Sarcopenia is AGE related loss of muscle mass and strength
Cachexia is ILLNESS related loss of skeletal muscle mass and weight
3 main differences for cachexia-
1) INCREASED basal metabolic rate
2) INCREASED inflammation
3) INCREASED muscle degradation
(not true in sarcopenia)
Definition of cachexia?
1) Weight loss > 5% over past 6 months
2) Weight loss >2% in patients already having BMI <20 or with skeletal muscle mass
Is associated with increased mortality, decline and poor QOL
Cachexia more common in what malignancies? Less common in what 2 malignancies?
1) More common in GI, pancreatic, lung, colorectal cancers
2) Less common in breast and prostate cancers
Impact of cancer cachexia?
1) Decreased physical functioning
2) Decreased independence (increasing help needed with ADLs)
3) Increased risk of hospitalizations
4) Decreased response to cancer TX
5) Increased TX toxicity
6) Decreased QOL
I say “anorexia + early satiety + bloating” you say….
Reglan
Maybe Erythromycin
I say “anorexia + fatigue +nausea/pain” you say….
Dexamethasone
Or Marinol (for AIDS pts only… no efficacy in cancer)
I say “anorexia + fatigue” you say…
Dexamethasone
Methyphenidate
I say “anorexia + depression + insomnia/anxiety”
Mirtazapine
Olanzapine
Treatment of refractory cachexia for cancer? What if LE < 6 weeks?
Megace (can cause DVT, muscle catabolism, adrenal suppression, hypogonadism)- on Beers List
Better if they have weeks to months prognosis
For SHORT life expectancy, can think about dexamethasone
Drugs that are effective in RENAL pruritus? (3)
1) Gabapentin
2) Zofran
3) SSRIs
Drugs that are effective in CHOLESTASTIC pruritis? (5)
1) Cholestyramine
2) Rifampin
3) Naloxone
4) SSRI (Sertraline)
5) Zofran
Opioid Induced Constipation treatment
1) Start with stimulants and osmotics
2) NEVER use colace or bulk forming agents
3) Can try sodium chloride channel activators- lubiprostone (not good for methadone OIC), linaclotide
4) Naloxegol (not in cancer patients) or Methylnaltrexone great options
Opioid Induced Constipation
Impacts 45-90% of opioid users
- Lengthens colonic time
- More reabsorption of water from GI tract (dry, hard stools)

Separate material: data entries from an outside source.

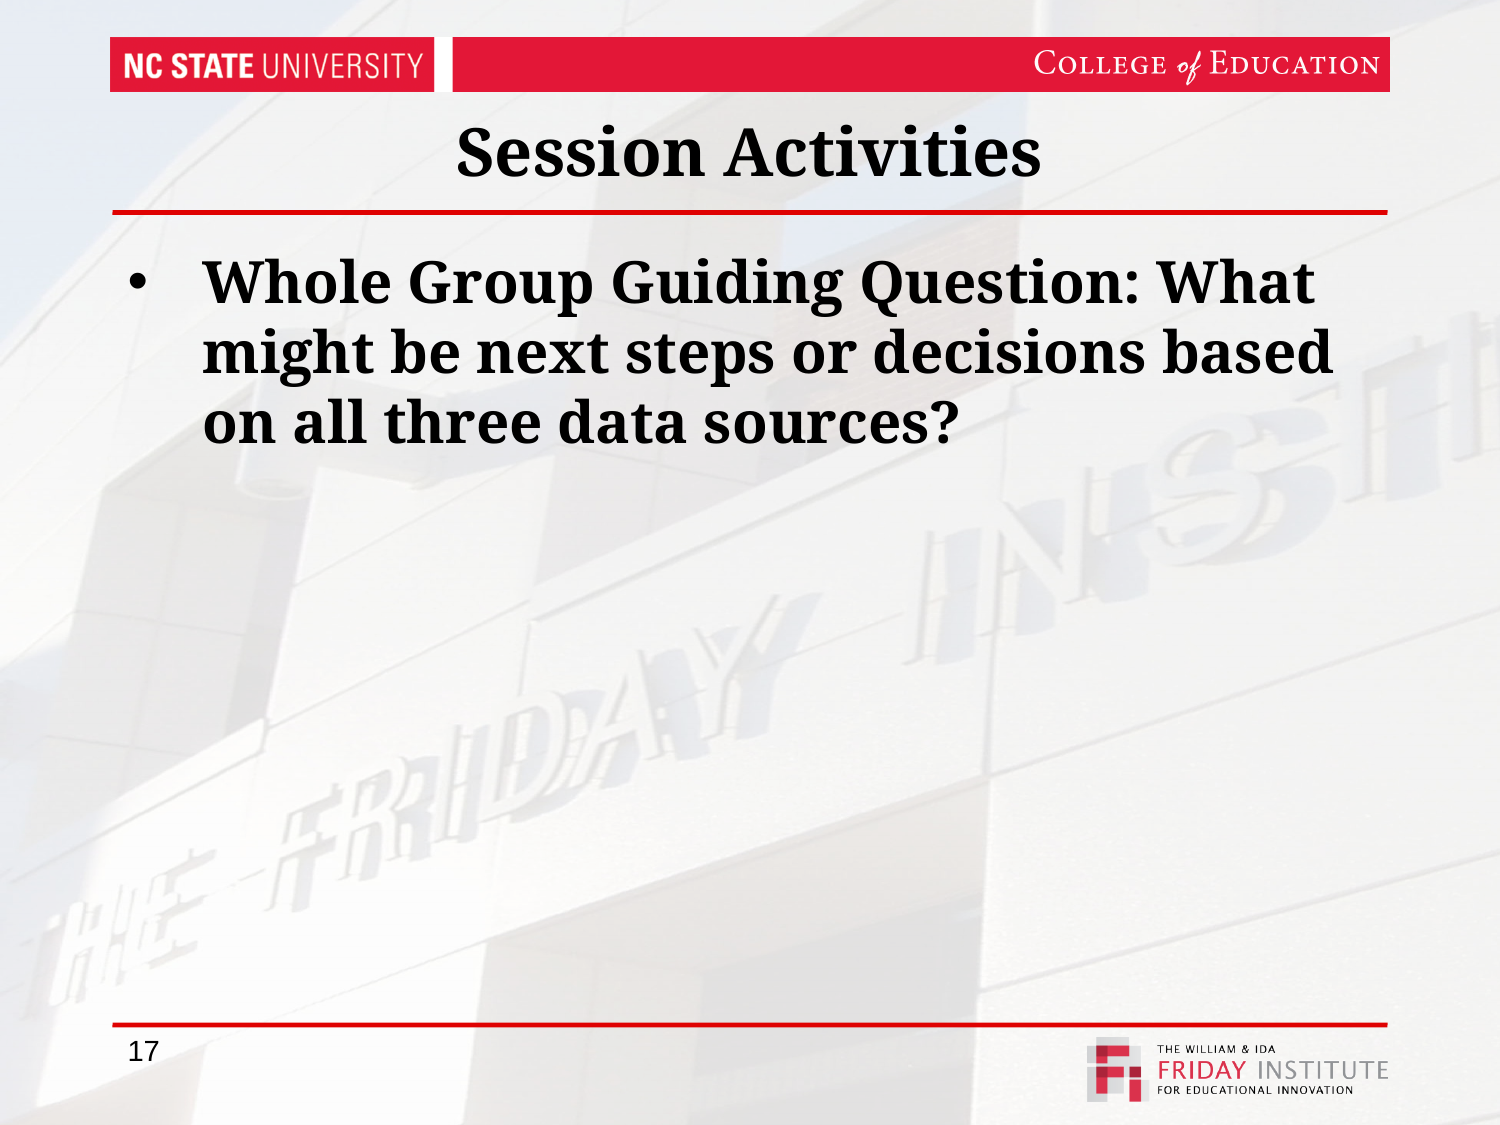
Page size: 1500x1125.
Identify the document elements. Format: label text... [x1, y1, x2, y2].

picture [1087, 1037, 1388, 1102]
title Session Activities [112, 87, 1388, 213]
slide_number 17 [112, 1024, 326, 1101]
list Whole Group Guiding Question: What might be next steps or decisions based on all three data sources? [112, 237, 1388, 1001]
picture [110, 37, 1390, 92]
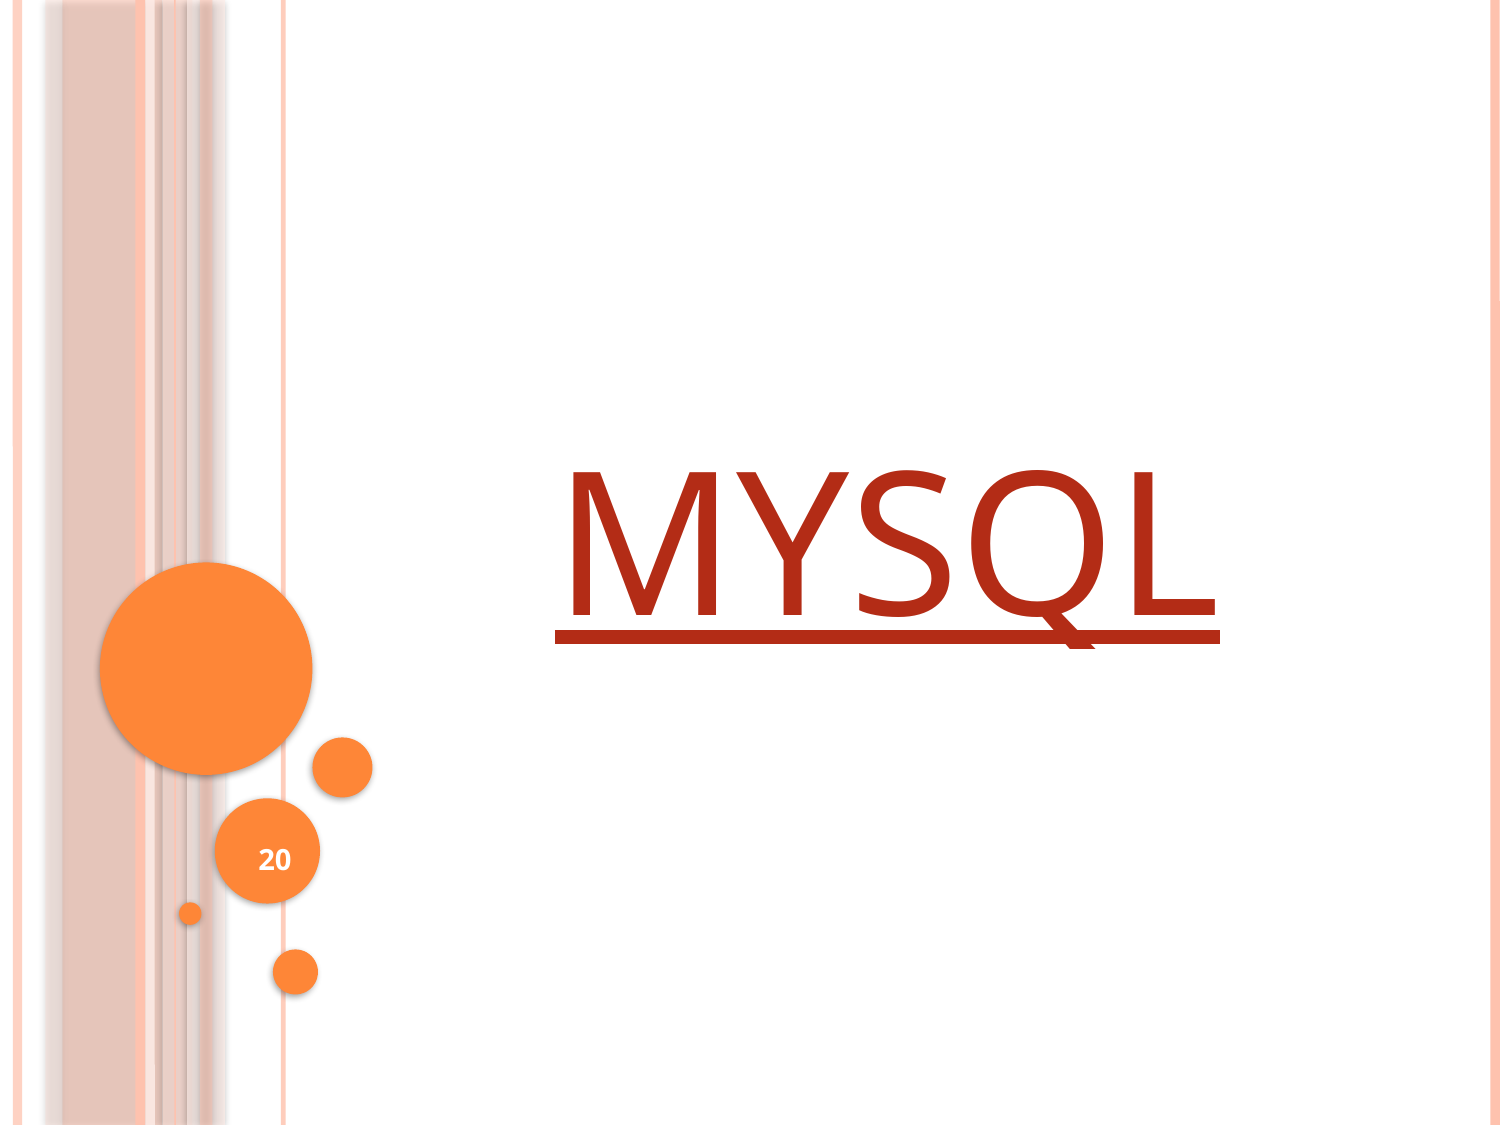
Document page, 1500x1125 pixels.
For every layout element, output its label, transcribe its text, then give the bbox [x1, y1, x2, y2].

slide_number 20 [225, 825, 325, 898]
title MySQL [337, 362, 1438, 663]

- Inhibits peristalsis in bowels
- Inhibits defecation reflex
Starts happening MINUTES after taking it (5-25)
DURATION of opioid use relates to likelihood of constipation
ALWAYS offer ppx (no tolerance develops_
Can increase M+M, hospital visits, ER visits, QOL
Double blind RCT for Octreotide outcomes?
No difference between Octreotide vs Placebo at 72 hours (any vomiting at 72 hours)
BUT you threw up less on octreotide
Diarrhea caused by irinotecan or 5FU should be treated with what drug?
Irinotecan and 5FU chemotherapy can cause a secretory diarrhea that is best treated with octreotide.